I’ve lived in Bozeman for nearly 20 years. This landscape, these mountains, the rivers and plains—they’re home. In those early years, it felt magic. Everything was new and novel—every view, every trail, every nook and cranny at Bridger Bowl, every backcountry peak. Over time and change and growth and age and all of the other things that kill novelty and wonder, the magic has become harder to find. When it comes right down to it, that’s why I’m here, in the middle of the night, skiing under the peculiar light of a winter moon. I’m looking for some magic.

Moonlight has an ancient quality. Its shadows are soft-edged, as if the light is bending, and it seems to come from everywhere, all at once. We rip skins and buckle boots, and I think of the countless other times I’ve stood here. Great days, many of them, though in my memory they blend together into flashes of powder and sunshine and the faces of friends.
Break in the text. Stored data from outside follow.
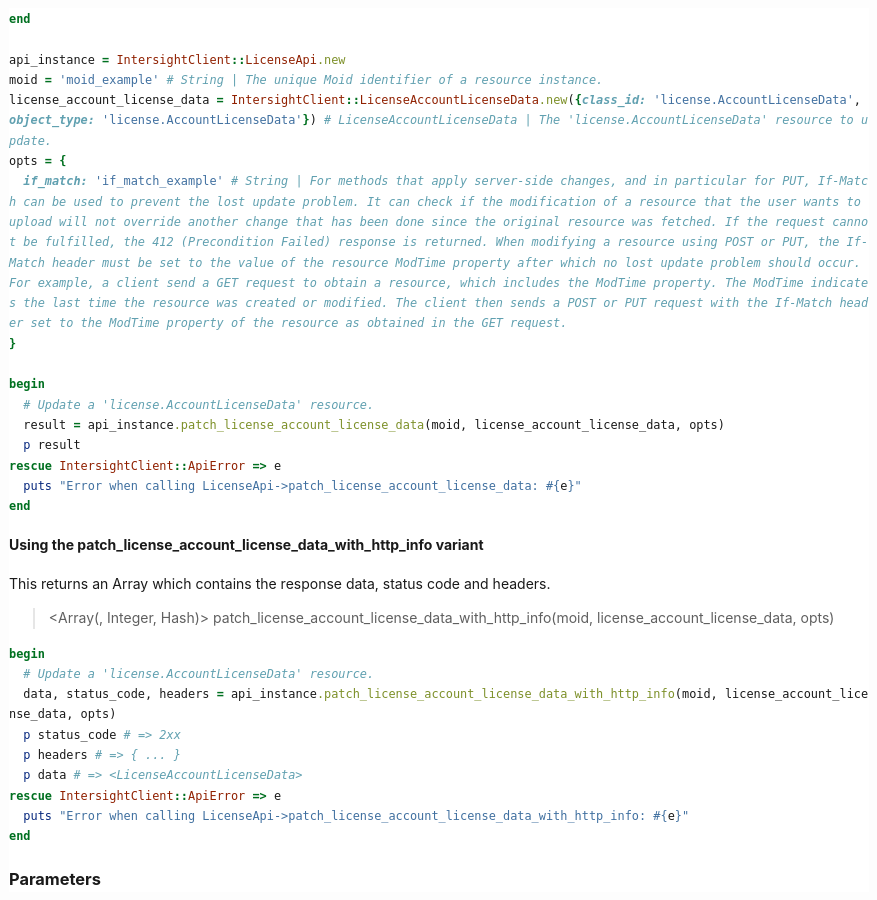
 ```ruby
end

api_instance = IntersightClient::LicenseApi.new
moid = 'moid_example' # String | The unique Moid identifier of a resource instance.
license_account_license_data = IntersightClient::LicenseAccountLicenseData.new({class_id: 'license.AccountLicenseData', object_type: 'license.AccountLicenseData'}) # LicenseAccountLicenseData | The 'license.AccountLicenseData' resource to update.
opts = {
  if_match: 'if_match_example' # String | For methods that apply server-side changes, and in particular for PUT, If-Match can be used to prevent the lost update problem. It can check if the modification of a resource that the user wants to upload will not override another change that has been done since the original resource was fetched. If the request cannot be fulfilled, the 412 (Precondition Failed) response is returned. When modifying a resource using POST or PUT, the If-Match header must be set to the value of the resource ModTime property after which no lost update problem should occur. For example, a client send a GET request to obtain a resource, which includes the ModTime property. The ModTime indicates the last time the resource was created or modified. The client then sends a POST or PUT request with the If-Match header set to the ModTime property of the resource as obtained in the GET request.
}

begin
  # Update a 'license.AccountLicenseData' resource.
  result = api_instance.patch_license_account_license_data(moid, license_account_license_data, opts)
  p result
rescue IntersightClient::ApiError => e
  puts "Error when calling LicenseApi->patch_license_account_license_data: #{e}"
end
```

#### Using the patch_license_account_license_data_with_http_info variant

This returns an Array which contains the response data, status code and headers.

> <Array(<LicenseAccountLicenseData>, Integer, Hash)> patch_license_account_license_data_with_http_info(moid, license_account_license_data, opts)

```ruby
begin
  # Update a 'license.AccountLicenseData' resource.
  data, status_code, headers = api_instance.patch_license_account_license_data_with_http_info(moid, license_account_license_data, opts)
  p status_code # => 2xx
  p headers # => { ... }
  p data # => <LicenseAccountLicenseData>
rescue IntersightClient::ApiError => e
  puts "Error when calling LicenseApi->patch_license_account_license_data_with_http_info: #{e}"
end
```

### Parameters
This feels different.

Pushing off the ridge, each turn results in an effervescent explosion of light against a deep-sea periphery. This moonlight, while bright enough to navigate by, is a slower kind of light—there’s a visual lag between each powder cloud that explodes under my edges and the next turn. My brain rides a half-beat behind each metronome turn, and the effect is strangely satisfying.

My other senses rush to compensate. I hear each turn in ultrasonic detail—the gentle, leaning rush of initiation; a powerful cascade through the arc of the turn; and finally the sudden quiet of weightless transition. Below the ridge, the wind is gone, and I can taste cold night in my throat. The snow pushes underfoot, and it’s like riding sine waves of pressure and release.

At the bottom, we high-five and whoop like coyotes after a hare, and the silent solemnity I felt at the ridge is gone. It’s midnight on a Thursday in February, and we just skied 1,500 feet of moonlit powder. It felt weird and wonderful and new and novel. There is still magic here, burning bright under a full moon in familiar mountains made new. The difference is perspective—and the difference is night and day.